With pictures left out, set down exactly the lines that begin at the one containing "ГЛОБАЛЬНИЙ ОБОРОННИЙ БАНК" and end with the last line of the entries below.

━━━ Provided material

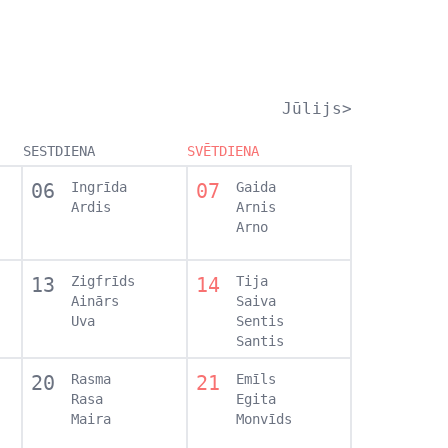
Jūlijs>
SESTDIENA
SVĒTDIENA
06
Ingrīda
07
Gaida
Ardis
Arnis
Arno
13
Zigfrīds
14
Tija
Ainārs
Saiva
Uva
Sentis
Santis
20
Rasma
21
Emīls
Rasa
Egita
Maira
Monvīds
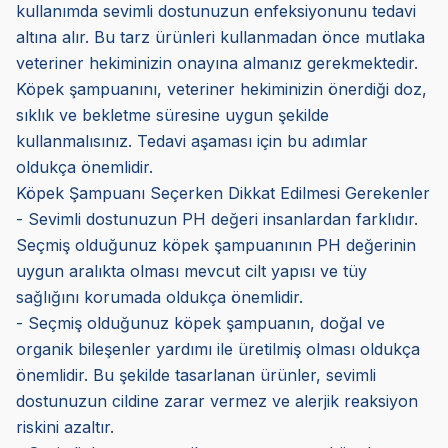
kullanımda sevimli dostunuzun enfeksiyonunu tedavi
altına alır. Bu tarz ürünleri kullanmadan önce mutlaka
veteriner hekiminizin onayına almanız gerekmektedir.
Köpek şampuanını, veteriner hekiminizin önerdiği doz,
sıklık ve bekletme süresine uygun şekilde
kullanmalısınız. Tedavi aşaması için bu adımlar
oldukça önemlidir.
Köpek Şampuanı Seçerken Dikkat Edilmesi Gerekenler
- Sevimli dostunuzun PH değeri insanlardan farklıdır.
Seçmiş olduğunuz köpek şampuanının PH değerinin
uygun aralıkta olması mevcut cilt yapısı ve tüy
sağlığını korumada oldukça önemlidir.
- Seçmiş olduğunuz köpek şampuanın, doğal ve
organik bileşenler yardımı ile üretilmiş olması oldukça
önemlidir. Bu şekilde tasarlanan ürünler, sevimli
dostunuzun cildine zarar vermez ve alerjik reaksiyon
riskini azaltır.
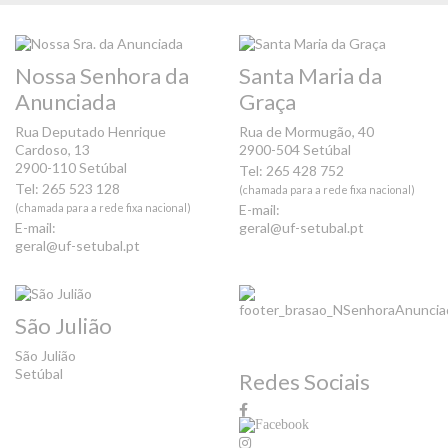
Nossa Senhora da
Santa Maria da
Anunciada
Graça
Rua Deputado Henrique
Rua de Mormugão, 40
Cardoso, 13
2900-504 Setúbal
2900-110 Setúbal
Tel: 265 428 752
Tel: 265 523 128
(chamada para a rede fixa nacional)
(chamada para a rede fixa nacional)
E-mail:
E-mail:
geral@uf-setubal.pt
geral@uf-setubal.pt
São Julião
São Julião
Setúbal
Redes Sociais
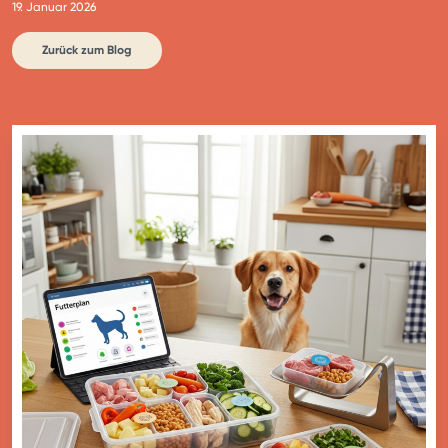
19. Januar 2026
Zurück zum Blog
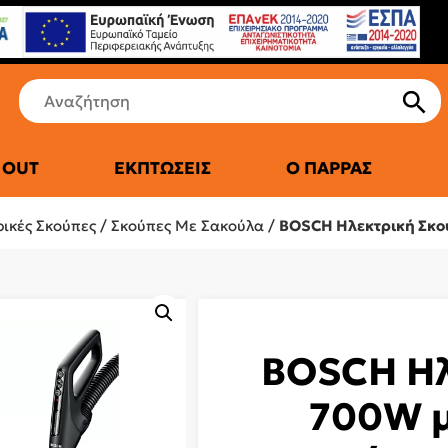
 OUT
ΕΚΠΤΏΣΕΙΣ
Ο ΠΑΡΡΆΣ
ΤΙΚΆ ΨΥΓΕΊΑ
ρικές Σκούπες
/
Σκούπες Με Σακούλα
/
BOSCH Ηλεκτρική Σκο
BOSCH Ηλ
700W μ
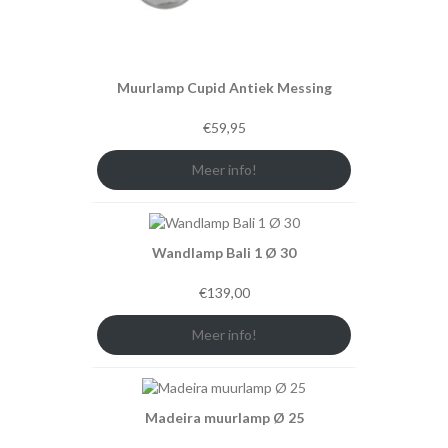
Muurlamp Cupid Antiek Messing
€
59,95
Meer info!
Wandlamp Bali 1 Ø 30
€
139,00
Meer info!
Madeira muurlamp Ø 25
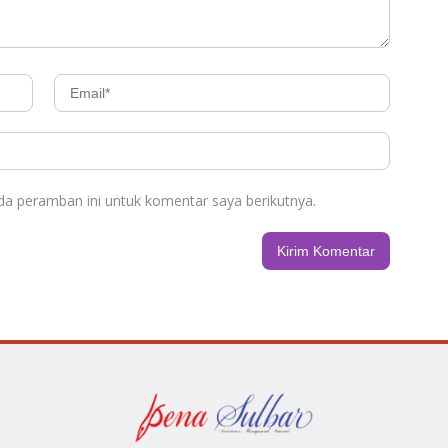
da peramban ini untuk komentar saya berikutnya.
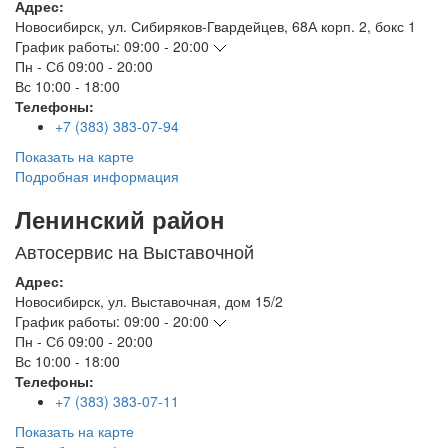
Адрес:
Новосибирск
,
ул. Сибиряков-Гвардейцев, 68А корп. 2, бокс 1
График работы:
09:00 - 20:00
Пн - Сб
09:00 - 20:00
Вс
10:00 - 18:00
Телефоны:
+7 (383) 383-07-94
Показать на карте
Подробная информация
Ленинский район
Автосервис на Выставочной
Адрес:
Новосибирск
,
ул. Выставочная, дом 15/2
График работы:
09:00 - 20:00
Пн - Сб
09:00 - 20:00
Вс
10:00 - 18:00
Телефоны:
+7 (383) 383-07-11
Показать на карте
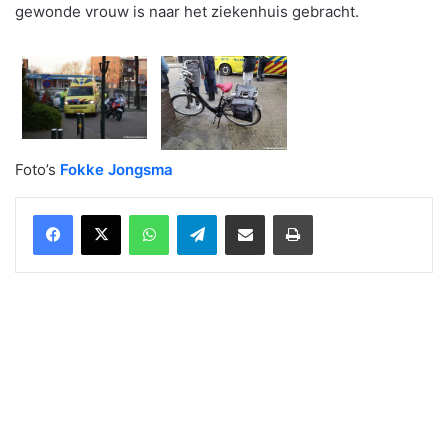
gewonde vrouw is naar het ziekenhuis gebracht.
Foto’s
Fokke Jongsma
WhatsApp
Telegram
Delen via Email
Print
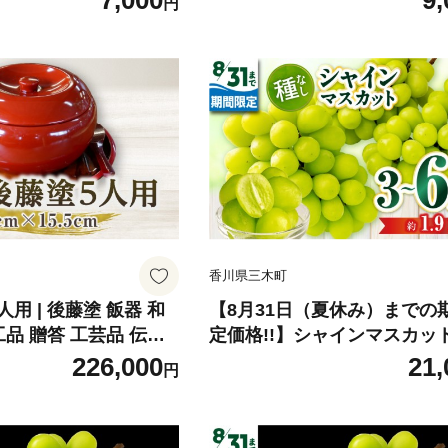
7,000
9,
円
め 苺 冷蔵 フルーツ
ぬきひめ 苺 冷蔵 フルーツ 旬
 青果物 お裾分け ギフ
青果 青果物 お裾分け ギフト
ザート 青果物 先行予約
デザート 青果物 先行予約 季
すすめ 三木町 |_mk0
旬 おすすめ 三木町 |_mk006-
香川県三木町
用 | 後藤塗 飯器 和
【8月31日（夏休み）までの
工品 贈答 工芸品 伝統
定価格!!】シャインマスカッ
 三木町 |_mk034-0
1.9kg | シャインマスカット
226,000
21,
円
ット ぶどう ブドウ 葡萄 果物
ーツ 期間限定 新鮮 くだもの
ギフト お裾分け 旬 人気 種な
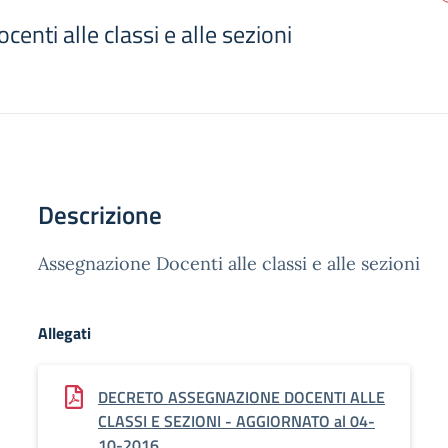
enti alle classi e alle sezioni
Descrizione
Assegnazione Docenti alle classi e alle sezioni
Allegati
DECRETO ASSEGNAZIONE DOCENTI ALLE
CLASSI E SEZIONI - AGGIORNATO al 04-
10-2016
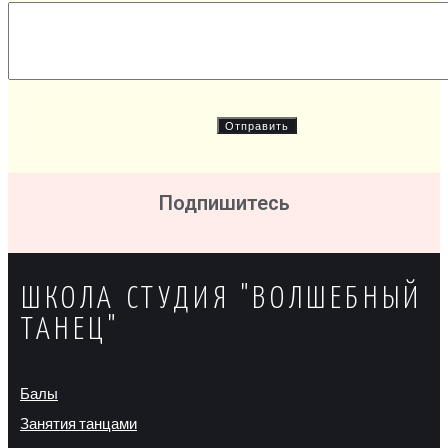
Подпишитесь
ШКОЛА СТУДИЯ "ВОЛШЕБНЫЙ
ТАНЕЦ"
Балы
Занятия танцами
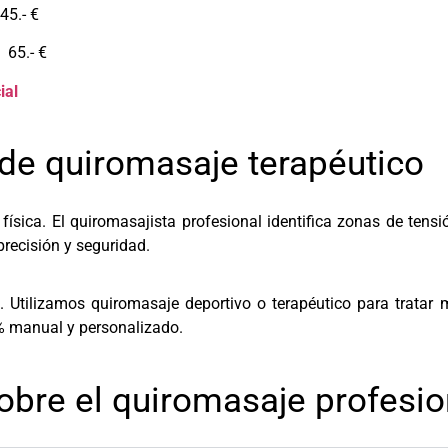
5.- €
65.- €
ial
 de quiromasaje terapéutico
ísica. El quiromasajista profesional identifica zonas de tensi
precisión y seguridad.
 Utilizamos quiromasaje deportivo o terapéutico para tratar 
 % manual y personalizado.
obre el quiromasaje profesio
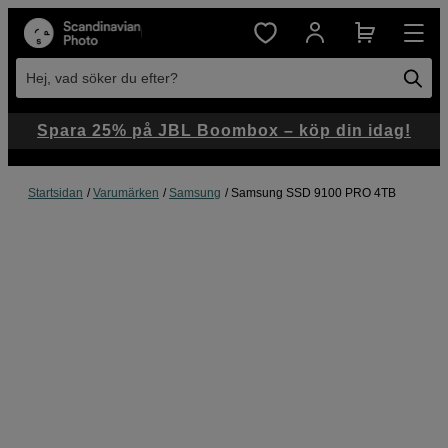
Hej, vad söker du efter?
Spara 25% på JBL Boombox – köp din idag!
Startsidan
Varumärken
Samsung
Samsung SSD 9100 PRO 4TB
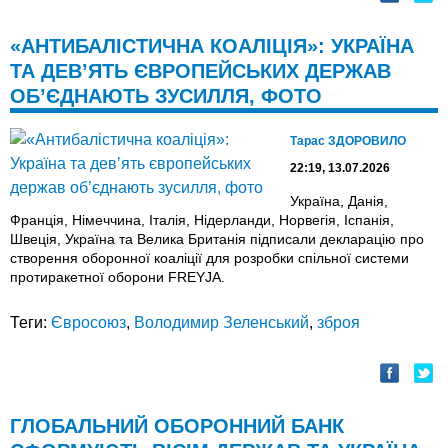
«АНТИБАЛІСТИЧНА КОАЛІЦІЯ»: УКРАЇНА
ТА ДЕВʼЯТЬ ЄВРОПЕЙСЬКИХ ДЕРЖАВ
ОБ’ЄДНАЮТЬ ЗУСИЛЛЯ, ФОТО
Тарас ЗДОРОВИЛО
22:19, 13.07.2026
Україна, Данія,
Франція, Німеччина, Італія, Нідерланди, Норвегія, Іспанія,
Швеція, Україна та Велика Британія підписали декларацію про
створення оборонної коаліції для розробки спільної системи
протиракетної оборони FREYJA.
Теги:
Євросоюз
,
Володимир Зеленський
,
зброя
ГЛОБАЛЬНИЙ ОБОРОННИЙ БАНК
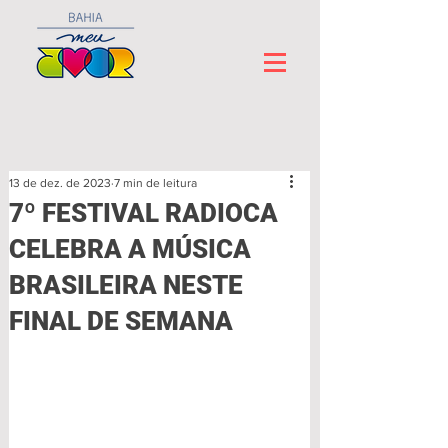
13 de dez. de 2023
7 min de leitura
7º FESTIVAL RADIOCA
CELEBRA A MÚSICA
BRASILEIRA NESTE
FINAL DE SEMANA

━━━━━━

### Solved problem
ГЛОБАЛЬНИЙ ОБОРОННИЙ БАНК
13 de dez. de 2023
7 min de leitura
7º FESTIVAL RADIOCA
CELEBRA A MÚSICA
BRASILEIRA NESTE
FINAL DE SEMANA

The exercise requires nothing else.